During a period of nine months, ending September 30, 1912, 143 disorderly house cases were tried in Special Sessions. Twenty-five pleas of guilty were entered, 82 were convicted, 32 acquitted, and other disposition was made of 4.
The total number of disorderly house cases received in this court from January 1, 1912, to October 1, 1912, was 180, and on September 30, 1912, there were 62 actions still pending.
Of the 107 cases in which the defendants were found guilty or pleaded guilty, the following dispositions were made:
| Jail sentences | 80 | ||
| Average term being | 3 months and 27 days | ||
| Fines | 18 | ||
| The total amount being | $2,325.00 | ||
| or an average fine of | 129.00 | ||
| Suspended sentences | 9 |
In general, the convictions secured were those of employees, the prevailing rules of evidence making it almost impossible to reach the principals.
In the matter of saloons, for the year ending September 30, 1912, the Excise Commission in New York County brought revocation proceedings which resulted in the denial of the privilege of traffic in liquor for one year in only 6 cases. During the same period, the Commissioner brought 143 actions to recover the penalty under bond, of which 18 were cash bond places. These cases, we understand, refer particularly to disorderly hotels.[303]

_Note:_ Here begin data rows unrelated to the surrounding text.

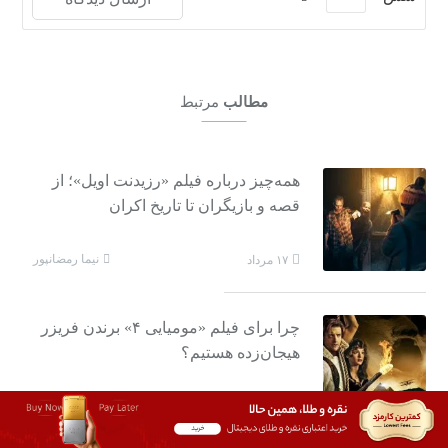
مطالب
مرتبط
همه‌چیز درباره فیلم «رزیدنت اویل»؛ از
قصه و بازیگران تا تاریخ اکران
نیما رمضانپور
۱۷ مرداد
چرا برای فیلم «مومیایی ۴» برندن فریزر
هیجان‌زده هستیم؟
نیما رمضانپور
۱۷ مرداد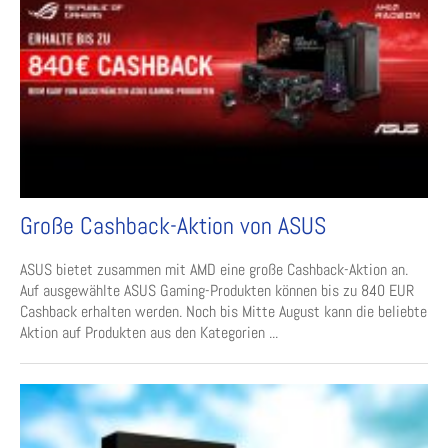
Große Cashback-Aktion von ASUS
ASUS bietet zusammen mit AMD eine große Cashback-Aktion an.
Auf ausgewählte ASUS Gaming-Produkten können bis zu 840 EUR
Cashback erhalten werden. Noch bis Mitte August kann die beliebte
Aktion auf Produkten aus den Kategorien ...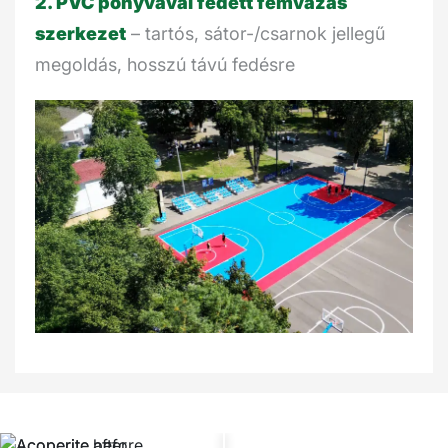
2. PVC ponyvával fedett fémvázas
szerkezet
– tartós, sátor-/csarnok jellegű
megoldás, hosszú távú fedésre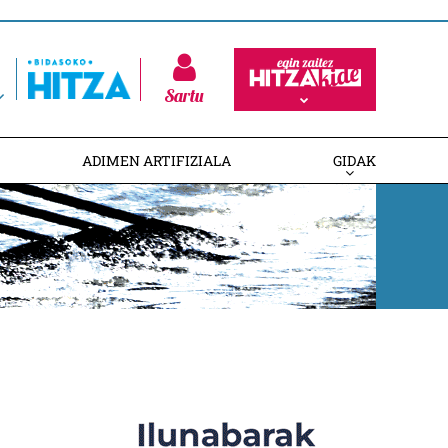
Sartu
ADIMEN ARTIFIZIALA
GIDAK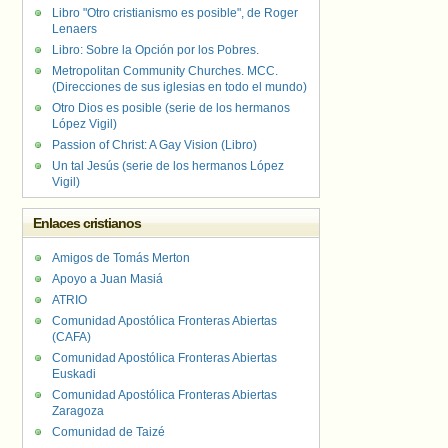
Libro "Otro cristianismo es posible", de Roger
Lenaers
Libro: Sobre la Opción por los Pobres.
Metropolitan Community Churches. MCC.
(Direcciones de sus iglesias en todo el mundo)
Otro Dios es posible (serie de los hermanos
López Vigil)
Passion of Christ: A Gay Vision (Libro)
Un tal Jesús (serie de los hermanos López
Vigil)
Enlaces cristianos
Amigos de Tomás Merton
Apoyo a Juan Masiá
ATRIO
Comunidad Apostólica Fronteras Abiertas
(CAFA)
Comunidad Apostólica Fronteras Abiertas
Euskadi
Comunidad Apostólica Fronteras Abiertas
Zaragoza
Comunidad de Taizé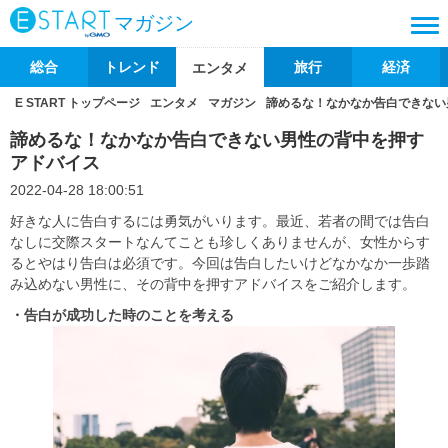
マガジン
総合
トレンド
旅行
経済
エンタメ
E START トップページ
エンタメ
マガジン
諦めるな！なかなか告白できない
諦めるな！なかなか告白できない男性の背中を押す
アドバイス
2022-04-28 18:00:51
好きな人に告白するには勇気がいります。最近、若者の間では告白
なしに交際スタートなんてことも珍しくありませんが、女性からす
るとやはり告白は必須です。今回は告白したいけどなかなか一歩踏
み込めない男性に、その背中を押すアドバイスをご紹介します。
・告白が成功した時のことを考える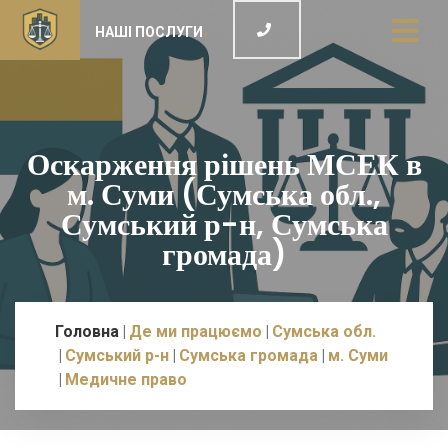
НАШІ ПОСЛУГИ
Оскарження рішень МСЕК в
м. Суми (Сумська обл.,
Сумський р-н, Сумська
громада)
Головна
Де ми працюємо
Сумська обл.
Сумський р-н
Сумська громада
м. Суми
Медичне право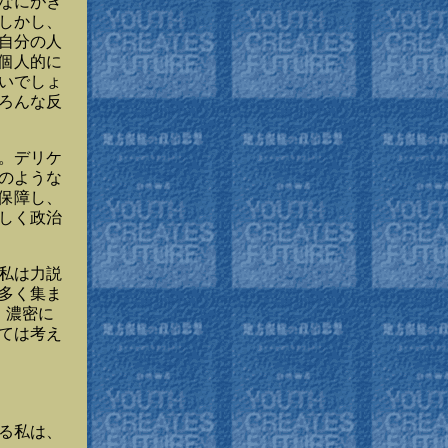
なにがき
しかし、
自分の人
個人的に
いでしょ
ろんな反
。デリケ
のような
保障し、
しく政治
私は力説
多く集ま
、濃密に
ては考え
る私は、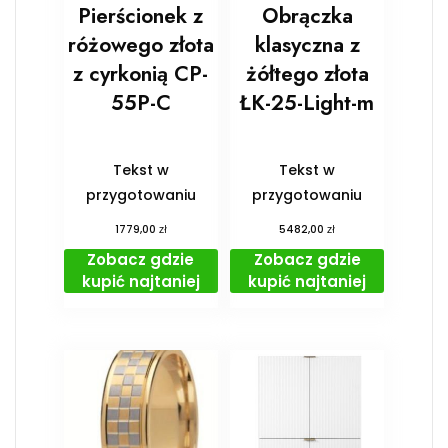
Pierścionek z
Obrączka
różowego złota
klasyczna z
z cyrkonią CP-
żółtego złota
55P-C
ŁK-25-Light-m
Tekst w
Tekst w
przygotowaniu
przygotowaniu
zł
zł
1779,00
5482,00
Zobacz gdzie
Zobacz gdzie
kupić najtaniej
kupić najtaniej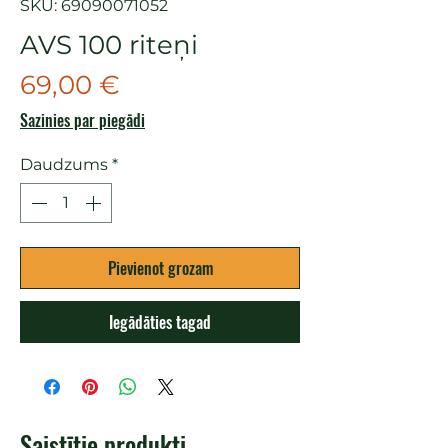
SKU: 69090071052
AVS 100 riteņi
Cena
69,00 €
Sazinies par piegādi
Daudzums
*
Pievienot grozam
Iegādāties tagad
Saistītie produkti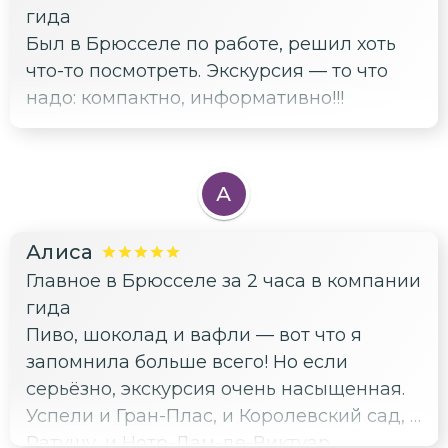
гида
Очень крутой формат: и поесть вкусно, и
Был в Брюсселе по работе, решил хоть
город посмотреть. Ушла сытой и
что-то посмотреть. Экскурсия — то что
счастливой. Всем гурманам рекомендую!
надо: компактно, информативно!!!
А
Алиса
Главное в Брюсселе за 2 часа в компании
гида
Пиво, шоколад и вафли — вот что я
запомнила больше всего! Но если
серьёзно, экскурсия очень насыщенная.
Успели и Гран-Плас, и Королевский сад, и
Ратушу, и Нотр-Дам-де-Виктуар.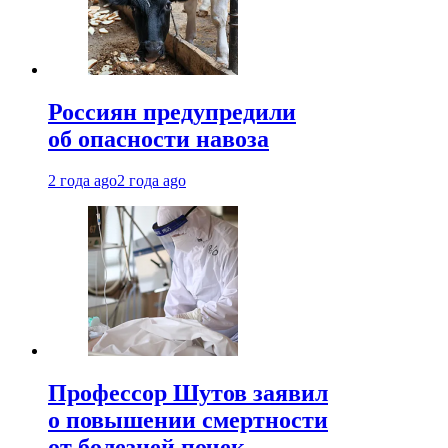
Россиян предупредили
об опасности навоза
2 года ago
2 года ago
Профессор Шутов заявил
о повышении смертности
от болезней почек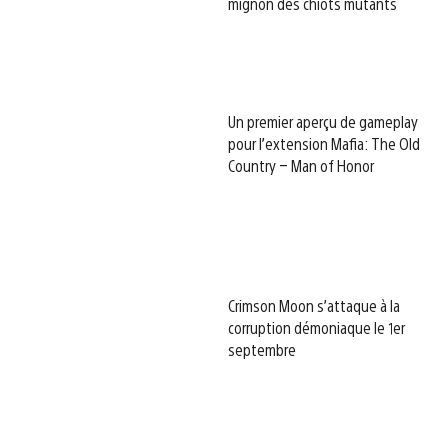
mignon des chiots mutants
Un premier aperçu de gameplay
pour l’extension Mafia: The Old
Country – Man of Honor
Crimson Moon s’attaque à la
corruption démoniaque le 1er
septembre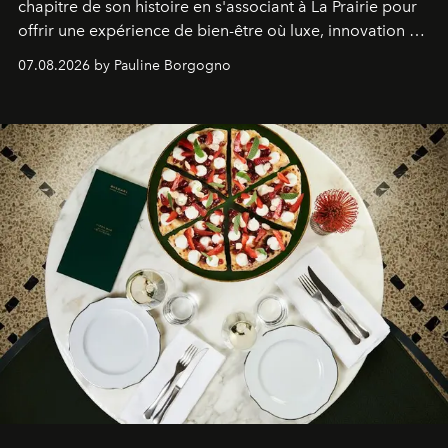
chapitre de son histoire en s'associant à La Prairie pour
offrir une expérience de bien-être où luxe, innovation et
expertise se rencontrent.
07.08.2026 by Pauline Borgogno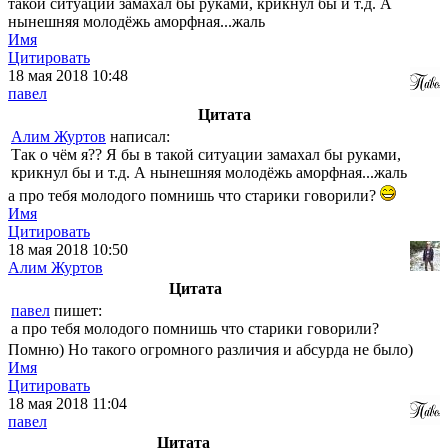
такой ситуации замахал бы руками, крикнул бы и т.д. А
нынешняя молодёжь аморфная...жаль
Имя
Цитировать
18 мая 2018 10:48
павел
Цитата
Алим Журтов
написал:
Так о чём я?? Я бы в такой ситуации замахал бы руками,
крикнул бы и т.д. А нынешняя молодёжь аморфная...жаль
а про тебя молодого помнишь что старики говорили?
Имя
Цитировать
18 мая 2018 10:50
Алим Журтов
Цитата
павел
пишет:
а про тебя молодого помнишь что старики говорили?
Помню) Но такого огромного различия и абсурда не было)
Имя
Цитировать
18 мая 2018 11:04
павел
Цитата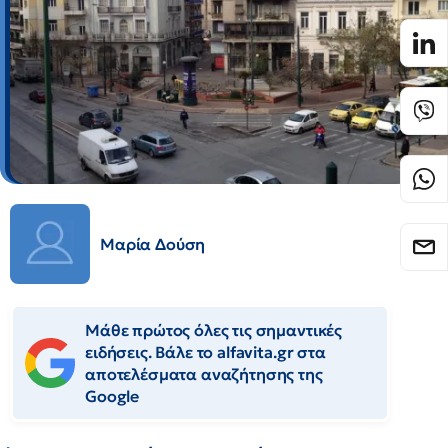
Μαρία Δούση
Μάθε πρώτος όλες τις σημαντικές
ειδήσεις. Βάλε το alfavita.gr στα
αποτελέσματα αναζήτησης της
Google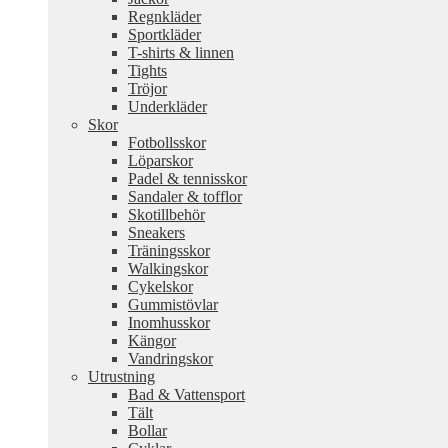
Regnkläder
Sportkläder
T-shirts & linnen
Tights
Tröjor
Underkläder
Skor
Fotbollsskor
Löparskor
Padel & tennisskor
Sandaler & tofflor
Skotillbehör
Sneakers
Träningsskor
Walkingskor
Cykelskor
Gummistövlar
Inomhusskor
Kängor
Vandringskor
Utrustning
Bad & Vattensport
Tält
Bollar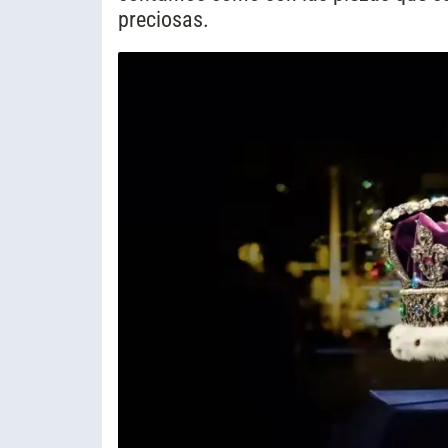
preciosas.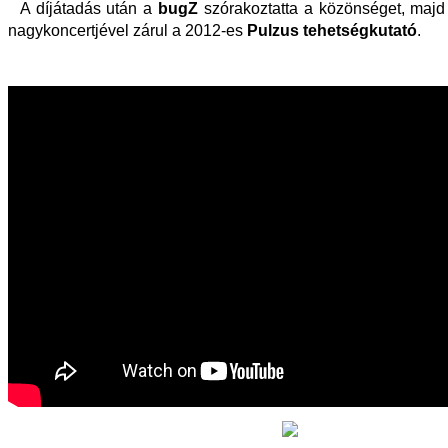
A díjátadás után a
bugZ
szórakoztatta a közönséget, maj
nagykoncertjével zárul a 2012-es
Pulzus tehetségkutató
.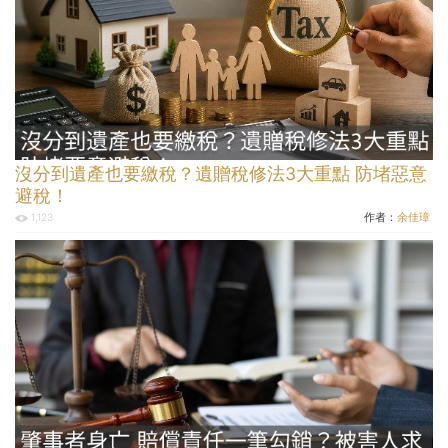
沒分到遺產也要繳稅？遺贈稅修法3大重點 防堵惡意
避稅！
作者：
余佳璋
1,123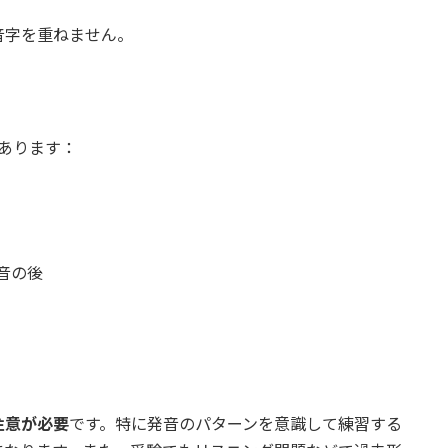
子音字を重ねません。
あります：
）や母音の後
注意が必要
です。特に発音のパターンを意識して練習する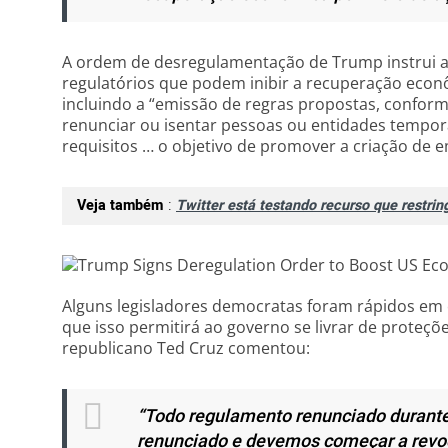
A ordem de desregulamentação de Trump instrui as 
regulatórios que podem inibir a recuperação econ
incluindo a “emissão de regras propostas, conforme
renunciar ou isentar pessoas ou entidades temp
requisitos … o objetivo de promover a criação de 
Veja também
:
Twitter está testando recurso que restri
Alguns legisladores democratas foram rápidos em 
que isso permitirá ao governo se livrar de proteç
republicano Ted Cruz comentou:
“Todo regulamento renunciado durante
renunciado e devemos começar a revog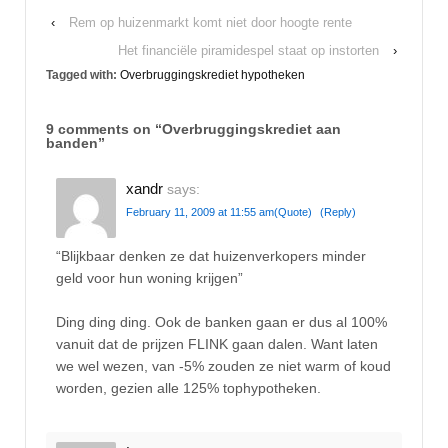
‹
Rem op huizenmarkt komt niet door hoogte rente
Het financiële piramidespel staat op instorten
›
Tagged with:
Overbruggingskrediet hypotheken
9 comments on “
Overbruggingskrediet aan
banden
”
xandr
says:
February 11, 2009 at 11:55 am
(Quote)
(Reply)
“Blijkbaar denken ze dat huizenverkopers minder
geld voor hun woning krijgen”
Ding ding ding. Ook de banken gaan er dus al 100%
vanuit dat de prijzen FLINK gaan dalen. Want laten
we wel wezen, van -5% zouden ze niet warm of koud
worden, gezien alle 125% tophypotheken.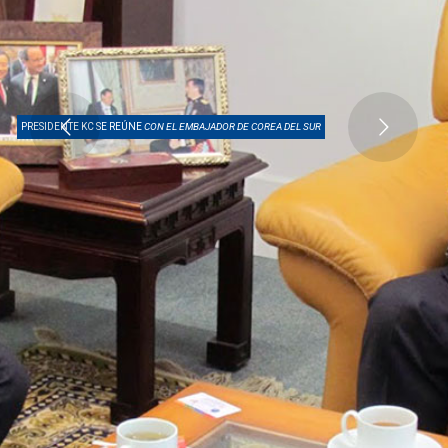
PRESIDENTE KC SE REÚNE
CON EL EMBAJADOR DE COREA DEL SUR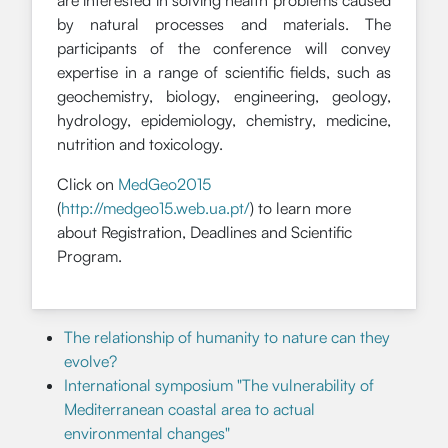
by natural processes and materials. The
participants of the conference will convey
expertise in a range of scientific fields, such as
geochemistry, biology, engineering, geology,
hydrology, epidemiology, chemistry, medicine,
nutrition and toxicology.
Click on
MedGeo2015
(
http://medgeo15.web.ua.pt/
) to learn more
about Registration, Deadlines and Scientific
Program.
The relationship of humanity to nature can they
evolve?
International symposium "The vulnerability of
Mediterranean coastal area to actual
environmental changes"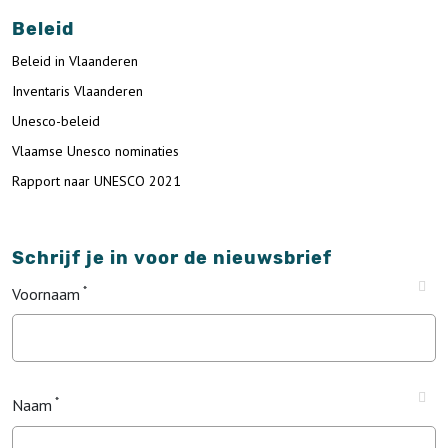
Beleid
Beleid in Vlaanderen
Inventaris Vlaanderen
Unesco-beleid
Vlaamse Unesco nominaties
Rapport naar UNESCO 2021
Schrijf je in voor de nieuwsbrief
Voornaam
Naam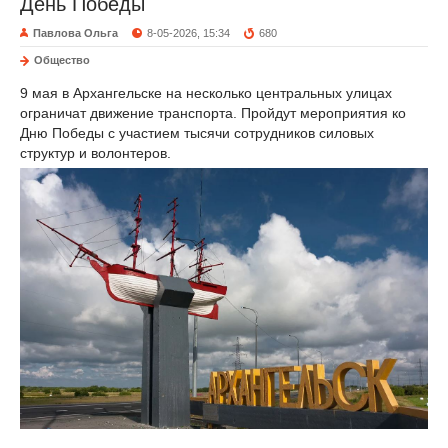
День Победы
Павлова Ольга
8-05-2026, 15:34
680
Общество
9 мая в Архангельске на несколько центральных улицах
ограничат движение транспорта. Пройдут мероприятия ко
Дню Победы с участием тысячи сотрудников силовых
структур и волонтеров.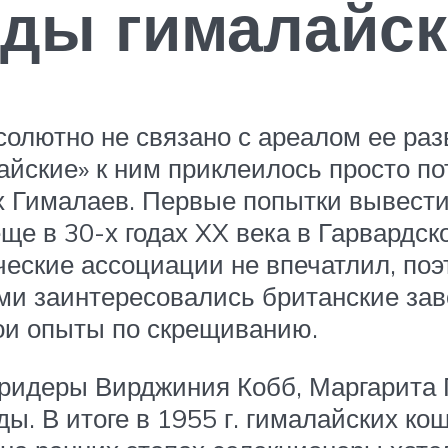
ды гималайск
солютно не связано с ареалом ее ра
йские» к ним приклеилось просто пот
х Гималаев. Первые попытки вывести
е в 30-х годах XX века в Гарвардск
еские ассоциации не впечатлил, поэ
ими заинтересовались британские за
ои опыты по скрещиванию.
бридеры Вирджиния Кобб, Маргарита
. В итоге в 1955 г. гималайских кош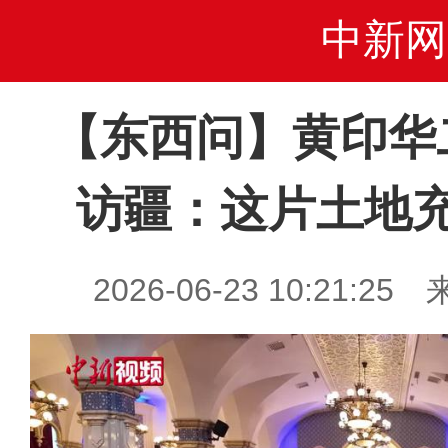
中新网
【东西问】黄印华
访疆：这片土地
2026-06-23 10:21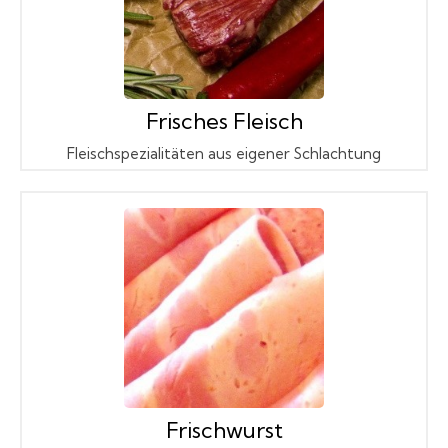
Frisches Fleisch
Fleischspezialitäten aus eigener Schlachtung
Frischwurst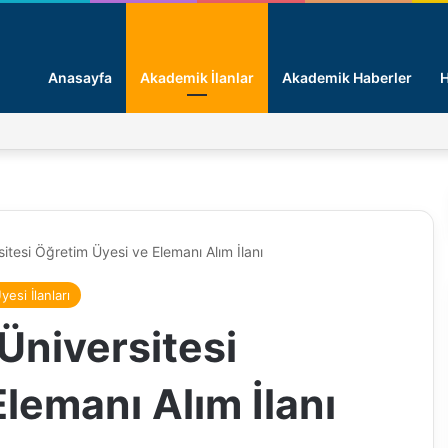
Anasayfa
Akademik İlanlar
Akademik Haberler
H
itesi Öğretim Üyesi ve Elemanı Alım İlanı
esi İlanları
Üniversitesi
lemanı Alım İlanı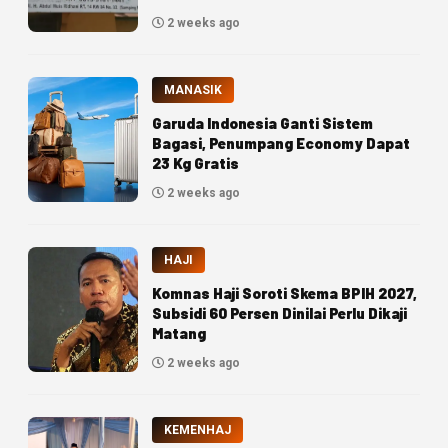
2 weeks ago
MANASIK
Garuda Indonesia Ganti Sistem
Bagasi, Penumpang Economy Dapat
23 Kg Gratis
2 weeks ago
HAJI
Komnas Haji Soroti Skema BPIH 2027,
Subsidi 60 Persen Dinilai Perlu Dikaji
Matang
2 weeks ago
KEMENHAJ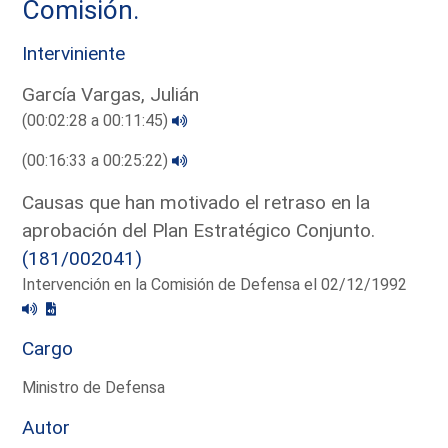
Comisión.
Interviniente
García Vargas, Julián
(00:02:28 a 00:11:45)
(00:16:33 a 00:25:22)
Causas que han motivado el retraso en la
aprobación del Plan Estratégico Conjunto.
(181/002041)
Intervención en la Comisión de Defensa el 02/12/1992
Cargo
Ministro de Defensa
Autor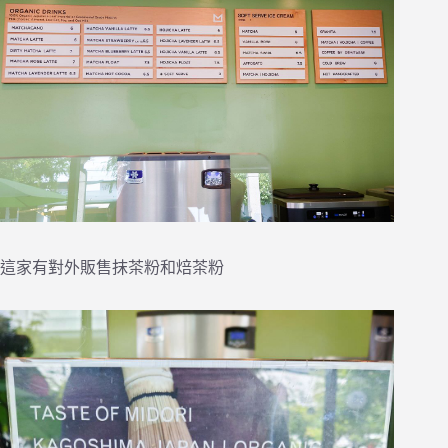
這家有對外販售抹茶粉和焙茶粉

From October, 1911, to September, 1912, 159 arrests were made for prostitution in tenement houses under Section 150 of the Tenement House Law. Of these, 36 were discharged and 123 convicted. Eighty-four of those convicted were sent to the workhouse for six months, 27 were put on probation, and other dispositions were made of 12.
Between January 1, 1912, and December 31, 1912, or approximately during the period of this investigation, the Tenement House Department recorded 247 prostitution complaints at 211 separate addresses in Manhattan. The time which elapsed between the receipt of the complaint and the report of the inspector was: returned the same day, 5 cases; from 1 to 5 days, 55 cases; 6 days to 2 weeks, 139 cases; 15 days to 1 month, 38 cases; and over 1 month, 9 cases and one unknown. The average number of days which elapsed between the receipt of the complaint and the final report of the Tenement House Inspector is 10.75, which represents prompter action than was previously obtained. In the period from August 1, 1902, to October, 1908, the average length of time which elapsed between the receipt of a prostitution complaint and the final report of the inspector was 11.28 days.
In conclusion, it is proper to state that the purpose of the foregoing chapter is to picture a situation and not by implication to indicate the responsibility for it. Whether the discrepancies between our reports and official records are due to bad laws impossible of enforcement, to the instructions emanating from superior officials, to inefficiency, to corruption, to the existence of evils with which no official machinery can cope, or finally to all these causes operating together, we do not undertake to say or to imply. The facts are as stated above; the situation portrayed by them actually exists. It is for the community to consider their significance, and to devise such measures as careful reflection may approve.